◆ **JOB ITEM**:
Could you reproduce the forum thread about MCAT past papers in full, word for word?

◆ **EXCERPT PROVIDED**:
_ _ _

# Past Papers of MCAT



## farah (Oct 15, 2012)

plz upload uhs mcat past papers with correct answer key.


----------



## Hadaya Qaisar (Mar 3, 2013)

I've done A'levels in three subjects, but of the sciences, I haven't given my chemistry exam (I gave all three pure sciences in O'levels), now registering for the exam would make me loose one year so is there any option ? Like if the pmdc may take any placement test of chemistry, I can prepare and give the exam and even mcat exam. Please let me know if there's a way out, I'm in Saudi Arabia and will be in Pak by 27 th July, if there's any option please let me know.


----------



## Saad Zafar (Apr 16, 2013)

Yes plz upload 2012 uhs mcat paper if any body have it.. It will be appriciated.


----------



## hudanasir (Nov 23, 2012)

I had the same issue last year. I did three A levels from Riyadh but hadn't appeared for Physics. All Universities that i visited in Karachi rejected me as they said IBCC wont issue any equivalence because the science group isn't complete. Not even SAT I or II can replace this. I had to spend a year in Pakistan appearing for Physics (AS n A level) and to get a merit/ local seat the university officials asked me to appear for Pakistan studies and Islamiyaat (Urdu I already had appeared in O levels). All this wasnt as difficult as it had seemed in the beginning. Im expecting my results in August Inshallah.


----------



## Hadaya Qaisar (Mar 3, 2013)

_ _ _

◆ **Dataset entries**:
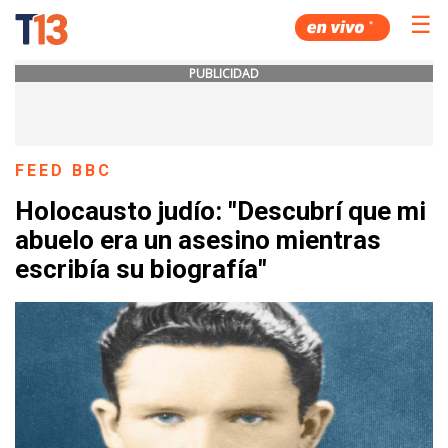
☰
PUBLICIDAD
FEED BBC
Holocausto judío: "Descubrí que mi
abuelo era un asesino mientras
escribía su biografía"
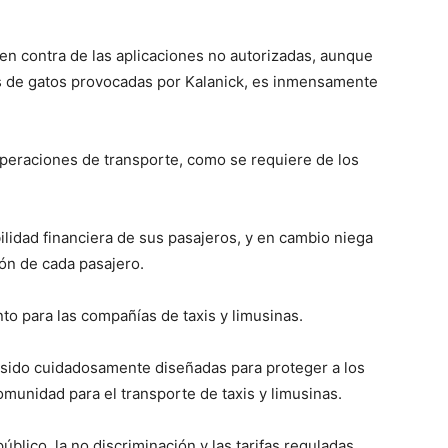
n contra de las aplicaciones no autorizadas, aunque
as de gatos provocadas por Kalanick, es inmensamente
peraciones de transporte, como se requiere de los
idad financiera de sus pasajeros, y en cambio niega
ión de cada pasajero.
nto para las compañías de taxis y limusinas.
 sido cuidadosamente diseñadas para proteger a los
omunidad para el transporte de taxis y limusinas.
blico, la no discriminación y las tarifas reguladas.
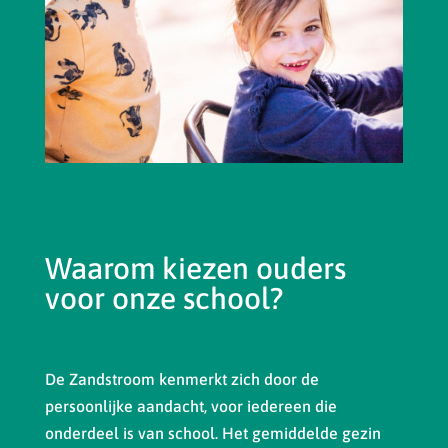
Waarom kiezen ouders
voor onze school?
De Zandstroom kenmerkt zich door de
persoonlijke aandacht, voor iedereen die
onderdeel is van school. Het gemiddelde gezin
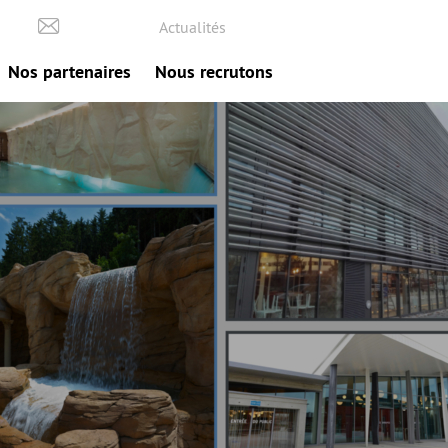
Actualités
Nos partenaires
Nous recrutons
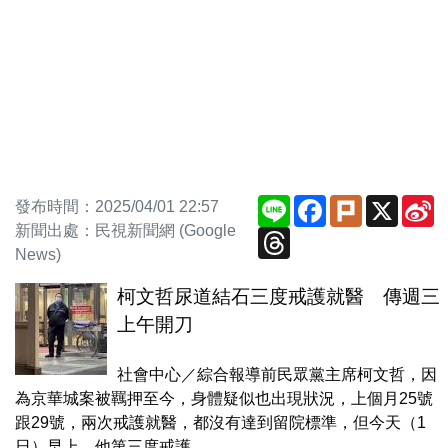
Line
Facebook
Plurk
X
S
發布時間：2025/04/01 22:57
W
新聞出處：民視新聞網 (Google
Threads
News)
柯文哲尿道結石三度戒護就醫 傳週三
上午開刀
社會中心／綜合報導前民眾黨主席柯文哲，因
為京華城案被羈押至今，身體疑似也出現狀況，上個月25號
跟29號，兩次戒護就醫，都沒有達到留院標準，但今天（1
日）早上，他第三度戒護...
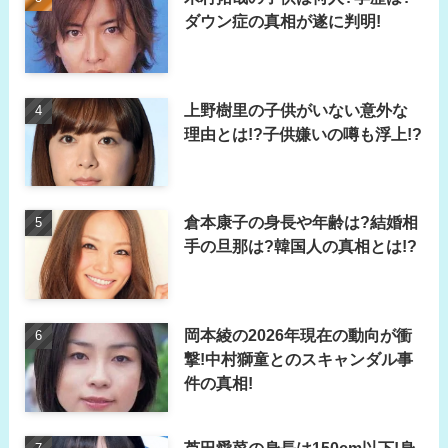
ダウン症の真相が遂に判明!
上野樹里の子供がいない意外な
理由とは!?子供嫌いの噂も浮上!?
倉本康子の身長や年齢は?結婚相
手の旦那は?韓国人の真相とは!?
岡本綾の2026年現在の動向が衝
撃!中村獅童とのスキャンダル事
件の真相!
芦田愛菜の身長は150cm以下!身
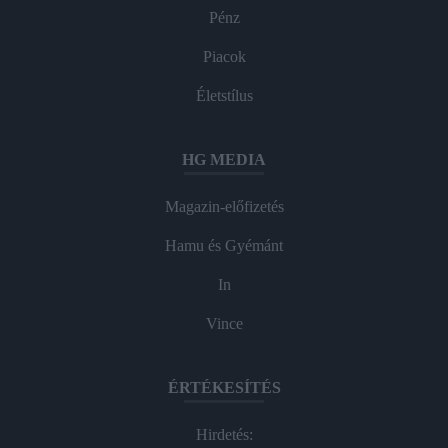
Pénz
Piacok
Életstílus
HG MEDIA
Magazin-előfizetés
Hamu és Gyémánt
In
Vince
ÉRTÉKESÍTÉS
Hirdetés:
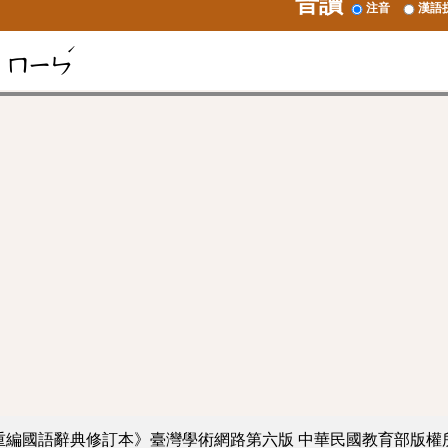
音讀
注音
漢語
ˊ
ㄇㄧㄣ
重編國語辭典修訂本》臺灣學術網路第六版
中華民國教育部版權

_ _ _

◆ **SOLUTION BELOW**:
# Past Papers of MCAT



## farah (Oct 15, 2012)

plz upload uhs mcat past papers with correct answer key.


----------



## Hadaya Qaisar (Mar 3, 2013)

I've done A'levels in three subjects, but of the sciences, I haven't given my chemistry exam (I gave all three pure sciences in O'levels), now registering for the exam would make me loose one year so is there any option ? Like if the pmdc may take any placement test of chemistry, I can prepare and give the exam and even mcat exam. Please let me know if there's a way out, I'm in Saudi Arabia and will be in Pak by 27 th July, if there's any option please let me know.


----------



## Saad Zafar (Apr 16, 2013)

Yes plz upload 2012 uhs mcat paper if any body have it.. It will be appriciated.


----------



## hudanasir (Nov 23, 2012)

I had the same issue last year. I did three A levels from Riyadh but hadn't appeared for Physics. All Universities that i visited in Karachi rejected me as they said IBCC wont issue any equivalence because the science group isn't complete. Not even SAT I or II can replace this. I had to spend a year in Pakistan appearing for Physics (AS n A level) and to get a merit/ local seat the university officials asked me to appear for Pakistan studies and Islamiyaat (Urdu I already had appeared in O levels). All this wasnt as difficult as it had seemed in the beginning. Im expecting my results in August Inshallah.


----------



## Hadaya Qaisar (Mar 3, 2013)